It’s not a coincidence that his tweet came two days after Cabán’s stunner. She made it safer for fellow socialists and progressives to take a stance that doesn’t perfectly match their ideology, which is that we will never have secure, affordable housing for everyone unless the government builds it.

To many New Yorkers, her choice would seem not brave but obvious. As she explained in a series of tweets, had she refused to vote yes on a rezone, the developer would have built what is allowed at the site, probably an Amazon-style distribution center, self-storage facility and other structures that create few good jobs, increase truck traffic and provide no public waterfront access.

Instead, she will get 350 deeply affordable units at no cost to the city, because they will effectively be subsidized by the market-rate component. And as Brisport acknowledged, that will not push up Astoria residents’ rents, because newcomers will move into the new housing rather than outbid locals for existing homes.

But forget the economics for the moment. They don’t matter unless they are politically helpful to elected officials. As right wingers have demonstrated far more successfully than socialists have, facts are no match for emotionally charged, populist myths and tropes.

People believe what they want to believe, especially if their leaders sell it to them. Anti-development forces, whether they are stopping affordable housing in suburbs or market-rate housing in cities, must be countered by leadership, not pandered to.

To boost his re-election bid, Donald Trump told suburbanites that apartment projects would bring crime to their communities and withdrew federal support for them. But Cabán was not afraid to tell her people that a 75 percent market-rate project can be OK.

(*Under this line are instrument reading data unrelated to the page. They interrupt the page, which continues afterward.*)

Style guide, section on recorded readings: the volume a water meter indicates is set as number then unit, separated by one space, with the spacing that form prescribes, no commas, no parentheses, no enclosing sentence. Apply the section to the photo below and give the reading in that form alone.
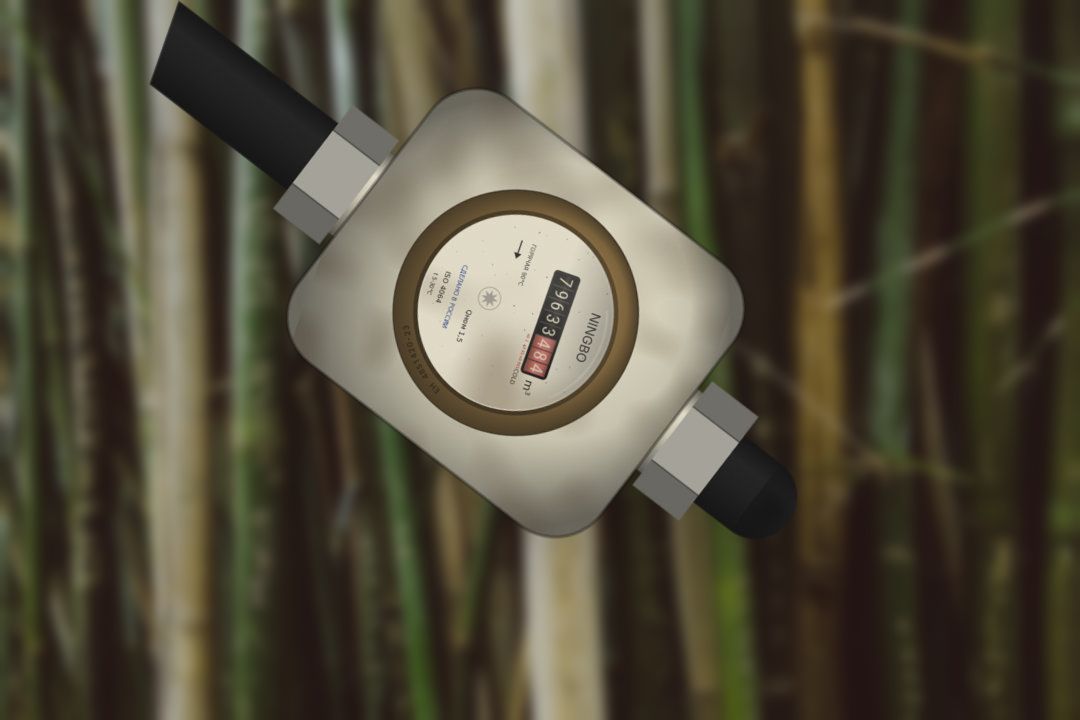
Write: 79633.484 m³
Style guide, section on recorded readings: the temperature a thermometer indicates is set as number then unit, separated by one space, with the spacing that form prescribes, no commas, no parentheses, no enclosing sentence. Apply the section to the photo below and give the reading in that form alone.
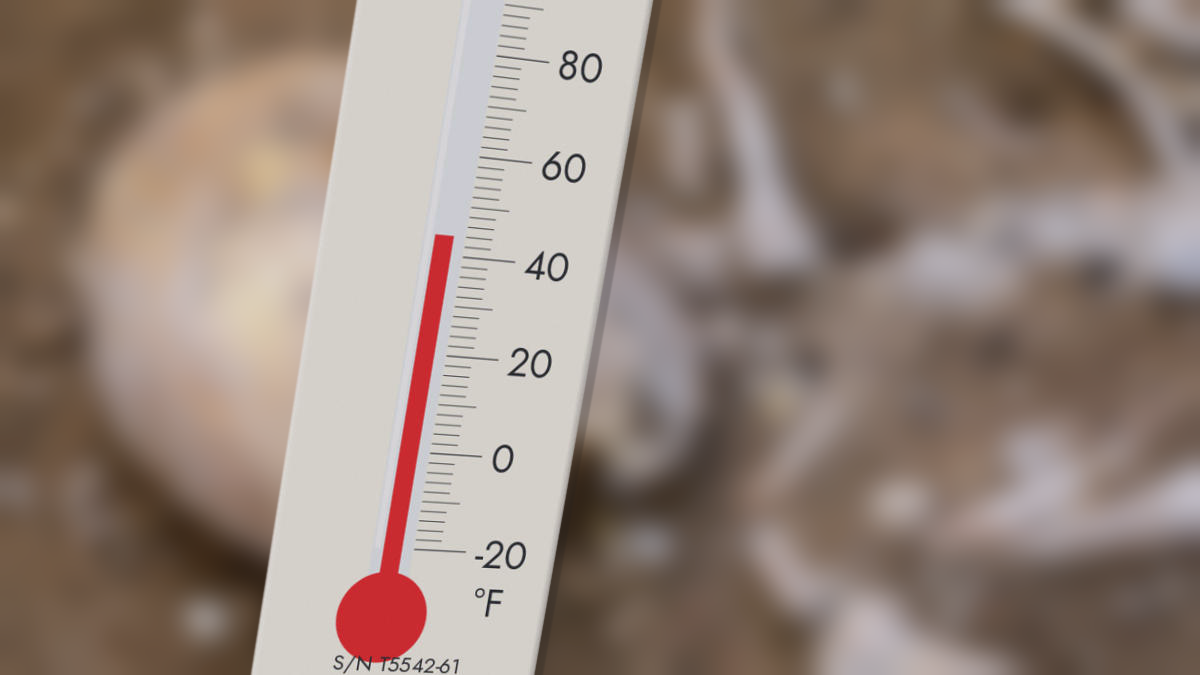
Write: 44 °F
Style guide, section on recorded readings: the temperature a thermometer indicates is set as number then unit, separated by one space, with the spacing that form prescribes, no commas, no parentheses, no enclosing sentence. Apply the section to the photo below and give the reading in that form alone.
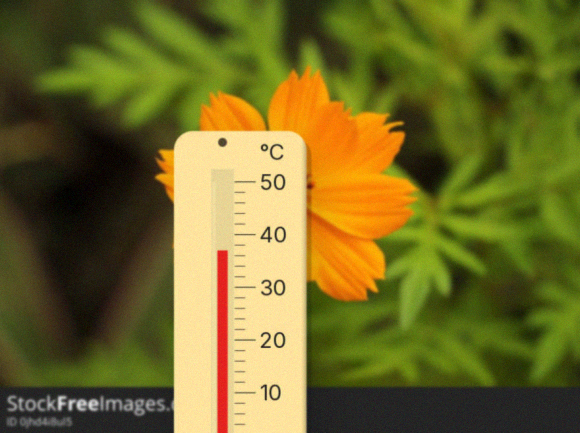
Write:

Richard Nixon was a staunch anti-Communist, so his deal with China was seen as credible, not a cop-out. The same is true for Cabán’s Astoria deal, which was achievable because she did not grandstand while negotiating, unlike her colleagues Julie Won (who will decide the $2 billion Innovation QNS project), Marjorie Velázquez (deciding two affordable projects in the Bronx) and Kristin Richardson Jordan (slayer of Harlem’s 51 percent affordable One45).

Cabán did assure her fellow lefties that she would continue to pursue their housing goals, even if she could not get them into Halletts North, and she deemed her approval as “harm reduction.” That’s a term applied to things like heroin injection centers for addicts — better than the alternative, but nothing to be celebrated.

What’s important, though, is that she let the project happen. The city will need a lot more like it to alleviate the supply constraints that drive up rents and home prices. If a socialist like Cabán can get to yes, so can the other 50 Council members. She has forged a template for them and developers alike.